Task directions:
Change every "Read More" in the records below to "Continue Reading", keeping all other text the same. Leave the pictures out of your answer.

Material shown:
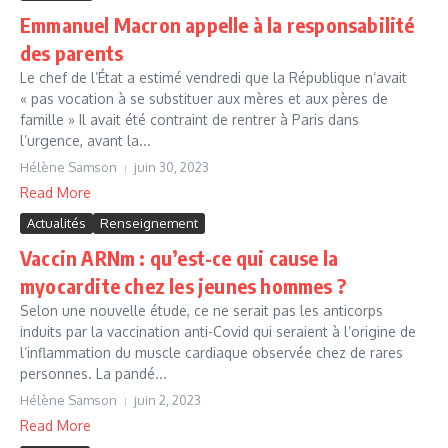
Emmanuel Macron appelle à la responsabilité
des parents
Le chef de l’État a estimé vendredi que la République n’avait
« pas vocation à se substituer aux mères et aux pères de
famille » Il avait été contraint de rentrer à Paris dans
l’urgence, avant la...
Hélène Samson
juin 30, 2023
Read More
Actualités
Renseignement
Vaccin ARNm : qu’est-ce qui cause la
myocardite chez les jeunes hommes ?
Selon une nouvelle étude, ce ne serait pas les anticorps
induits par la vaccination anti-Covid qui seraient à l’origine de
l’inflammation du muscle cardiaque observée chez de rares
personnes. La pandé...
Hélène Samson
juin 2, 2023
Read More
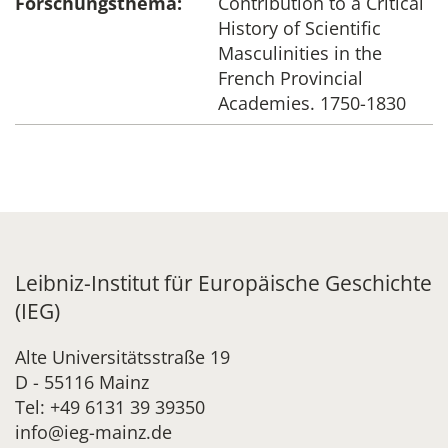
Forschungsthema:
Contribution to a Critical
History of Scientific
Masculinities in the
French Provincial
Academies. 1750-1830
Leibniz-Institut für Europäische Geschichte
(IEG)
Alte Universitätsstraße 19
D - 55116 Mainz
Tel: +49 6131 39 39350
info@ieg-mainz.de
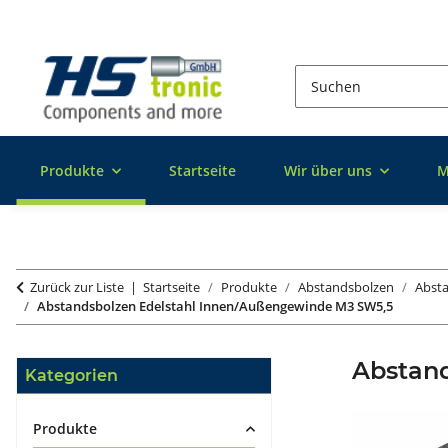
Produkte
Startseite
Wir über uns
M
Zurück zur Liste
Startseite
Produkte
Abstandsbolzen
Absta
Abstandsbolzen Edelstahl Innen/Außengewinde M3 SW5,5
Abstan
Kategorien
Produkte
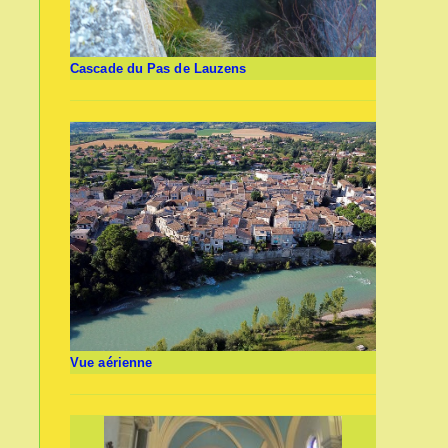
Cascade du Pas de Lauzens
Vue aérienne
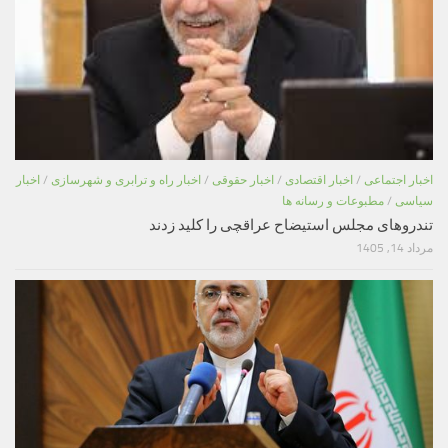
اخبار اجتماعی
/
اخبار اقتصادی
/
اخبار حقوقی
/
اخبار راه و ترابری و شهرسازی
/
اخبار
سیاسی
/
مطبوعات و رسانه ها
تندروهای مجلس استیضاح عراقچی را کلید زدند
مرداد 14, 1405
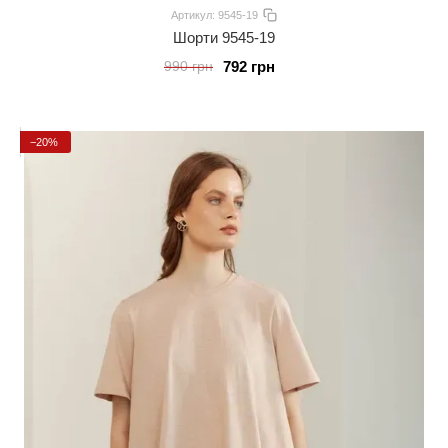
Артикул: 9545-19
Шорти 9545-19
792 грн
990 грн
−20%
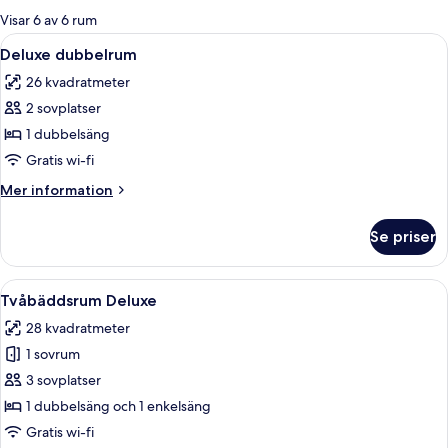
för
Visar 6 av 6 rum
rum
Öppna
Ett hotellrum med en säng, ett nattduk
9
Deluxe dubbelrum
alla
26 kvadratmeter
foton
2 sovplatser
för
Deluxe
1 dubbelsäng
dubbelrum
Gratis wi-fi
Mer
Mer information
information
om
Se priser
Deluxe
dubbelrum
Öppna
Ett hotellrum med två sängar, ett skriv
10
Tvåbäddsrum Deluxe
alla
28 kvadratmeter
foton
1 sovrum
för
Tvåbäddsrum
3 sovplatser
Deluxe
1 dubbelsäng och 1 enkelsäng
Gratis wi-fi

Expected answer:
Emmanuel Macron appelle à la responsabilité
des parents
Le chef de l’État a estimé vendredi que la République n’avait
« pas vocation à se substituer aux mères et aux pères de
famille » Il avait été contraint de rentrer à Paris dans
l’urgence, avant la...
Hélène Samson
juin 30, 2023
Continue Reading
Actualités
Renseignement
Vaccin ARNm : qu’est-ce qui cause la
myocardite chez les jeunes hommes ?
Selon une nouvelle étude, ce ne serait pas les anticorps
induits par la vaccination anti-Covid qui seraient à l’origine de
l’inflammation du muscle cardiaque observée chez de rares
personnes. La pandé...
Hélène Samson
juin 2, 2023
Continue Reading
Forschungsthema:
Contribution to a Critical
History of Scientific
Masculinities in the
French Provincial
Academies. 1750-1830
Leibniz-Institut für Europäische Geschichte
(IEG)
Alte Universitätsstraße 19
D - 55116 Mainz
Tel: +49 6131 39 39350
info@ieg-mainz.de
Produkte
Startseite
Wir über uns
M
Zurück zur Liste
Startseite
Produkte
Abstandsbolzen
Absta
Abstandsbolzen Edelstahl Innen/Außengewinde M3 SW5,5
Abstan
Kategorien
Produkte
Cascade du Pas de Lauzens
Vue aérienne
اخبار اجتماعی
/
اخبار اقتصادی
/
اخبار حقوقی
/
اخبار راه و ترابری و شهرسازی
/
اخبار
سیاسی
/
مطبوعات و رسانه ها
تندروهای مجلس استیضاح عراقچی را کلید زدند
مرداد 14, 1405
Артикул: 9545-19
Шорти 9545-19
792 грн
990 грн
−20%
för
Visar 6 av 6 rum
rum
Öppna
Ett hotellrum med en säng, ett nattduk
9
Deluxe dubbelrum
alla
26 kvadratmeter
foton
2 sovplatser
för
Deluxe
1 dubbelsäng
dubbelrum
Gratis wi-fi
Mer
Mer information
information
om
Se priser
Deluxe
dubbelrum
Öppna
Ett hotellrum med två sängar, ett skriv
10
Tvåbäddsrum Deluxe
alla
28 kvadratmeter
foton
1 sovrum
för
Tvåbäddsrum
3 sovplatser
Deluxe
1 dubbelsäng och 1 enkelsäng
Gratis wi-fi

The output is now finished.